Skill 3 — Verify and finalize 

Copilot is a drafting tool, not an autopilot. Always check tone, accuracy, and numbers.  You need to be the final editor to make sure that everything makes sense.  You should not use Copilot drafted materials as final products. 

Everyday Copilot Use Cases by App 

Outlook 

  • Summarize long email threads 
  • Draft replies 
  • Highlight tasks and deadlines 
  • Convert emails into meeting agendas or follow-ups 

Word 

  • Draft proposals, SOPs, summaries, letters 
  • Rewrite documents for clarity or professionalism 
  • Convert rough notes into finished content 
  • Extract key points from long reports 

Excel 

  • Explain formulas 
  • Clean and structure data 
  • Create charts and insights 
  • Find trends or anomalies in data 

PowerPoint 

  • Generate slide decks from documents 
  • Redesign slide formatting 
  • Create speaker notes 
  • Simplify or expand content 

Teams 

  • Summarize meeting recordings 
  • Generate action items 
  • Answer questions about what was discussed 
  • Draft follow-up emails 

Conclusion

AI isn’t going away, and neither is your team’s curiosity about using it to work faster and smarter. The real risk isn’t that AI exists.  Rather, the risk is that it gets used casually, inconsistently, and without guardrails. If a national security agency can make headlines for mishandling sensitive information, it’s a reminder that all organizations need clarity on how and when to use AI engines (and what type of engine). 

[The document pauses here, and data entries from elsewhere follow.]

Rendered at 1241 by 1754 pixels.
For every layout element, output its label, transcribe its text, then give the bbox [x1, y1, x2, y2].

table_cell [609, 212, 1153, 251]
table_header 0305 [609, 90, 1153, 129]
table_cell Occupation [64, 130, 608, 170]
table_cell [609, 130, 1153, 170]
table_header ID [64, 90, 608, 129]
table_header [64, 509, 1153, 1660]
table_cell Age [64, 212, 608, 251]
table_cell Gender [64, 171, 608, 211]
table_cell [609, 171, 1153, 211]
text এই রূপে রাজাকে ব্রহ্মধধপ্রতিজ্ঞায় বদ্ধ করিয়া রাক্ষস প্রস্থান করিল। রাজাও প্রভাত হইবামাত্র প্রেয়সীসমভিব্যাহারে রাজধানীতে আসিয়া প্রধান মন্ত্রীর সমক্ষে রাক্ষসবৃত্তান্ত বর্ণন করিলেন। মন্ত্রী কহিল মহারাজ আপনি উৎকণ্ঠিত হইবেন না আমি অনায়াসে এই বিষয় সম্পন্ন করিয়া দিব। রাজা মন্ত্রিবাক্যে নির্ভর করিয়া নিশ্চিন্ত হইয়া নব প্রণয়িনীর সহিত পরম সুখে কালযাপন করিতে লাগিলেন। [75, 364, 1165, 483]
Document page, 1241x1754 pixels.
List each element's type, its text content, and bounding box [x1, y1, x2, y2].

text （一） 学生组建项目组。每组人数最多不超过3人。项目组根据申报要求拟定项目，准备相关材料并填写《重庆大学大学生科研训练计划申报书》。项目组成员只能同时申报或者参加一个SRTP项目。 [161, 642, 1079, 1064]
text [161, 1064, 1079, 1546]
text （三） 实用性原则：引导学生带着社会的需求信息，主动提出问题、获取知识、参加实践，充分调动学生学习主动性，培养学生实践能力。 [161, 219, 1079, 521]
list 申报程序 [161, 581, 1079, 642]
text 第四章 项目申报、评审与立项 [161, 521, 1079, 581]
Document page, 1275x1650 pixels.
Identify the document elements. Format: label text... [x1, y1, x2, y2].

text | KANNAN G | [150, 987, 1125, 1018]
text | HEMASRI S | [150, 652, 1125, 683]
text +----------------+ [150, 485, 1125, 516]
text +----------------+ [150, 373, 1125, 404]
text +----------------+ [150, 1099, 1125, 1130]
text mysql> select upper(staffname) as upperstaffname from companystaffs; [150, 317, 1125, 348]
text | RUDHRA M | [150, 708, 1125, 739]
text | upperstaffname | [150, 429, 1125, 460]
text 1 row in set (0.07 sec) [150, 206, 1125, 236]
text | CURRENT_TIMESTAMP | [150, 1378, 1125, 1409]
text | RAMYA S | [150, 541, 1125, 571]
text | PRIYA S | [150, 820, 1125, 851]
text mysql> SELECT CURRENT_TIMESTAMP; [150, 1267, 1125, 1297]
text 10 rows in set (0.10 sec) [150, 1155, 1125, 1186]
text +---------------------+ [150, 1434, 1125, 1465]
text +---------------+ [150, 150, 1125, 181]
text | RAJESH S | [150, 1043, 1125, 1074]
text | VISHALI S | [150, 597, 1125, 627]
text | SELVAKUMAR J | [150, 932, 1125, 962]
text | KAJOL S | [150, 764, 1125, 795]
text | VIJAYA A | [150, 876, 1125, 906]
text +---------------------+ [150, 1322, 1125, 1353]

Microsoft 365 Copilot gives businesses a safer, more controlled way to use AI where most of their data already lives, but only if it’s paired with clear expectations, basic training, and the understanding that AI is a drafting assistant, not a decision-maker. A few simple policies, some training, and a reminder that humans still own the final output can dramatically reduce risk while unlocking real productivity gains. 

This is one of those small, unglamorous steps that quietly prevents big problems later. And like most good IT decisions, it’s far easier to put in place now than to clean up after something goes wrong.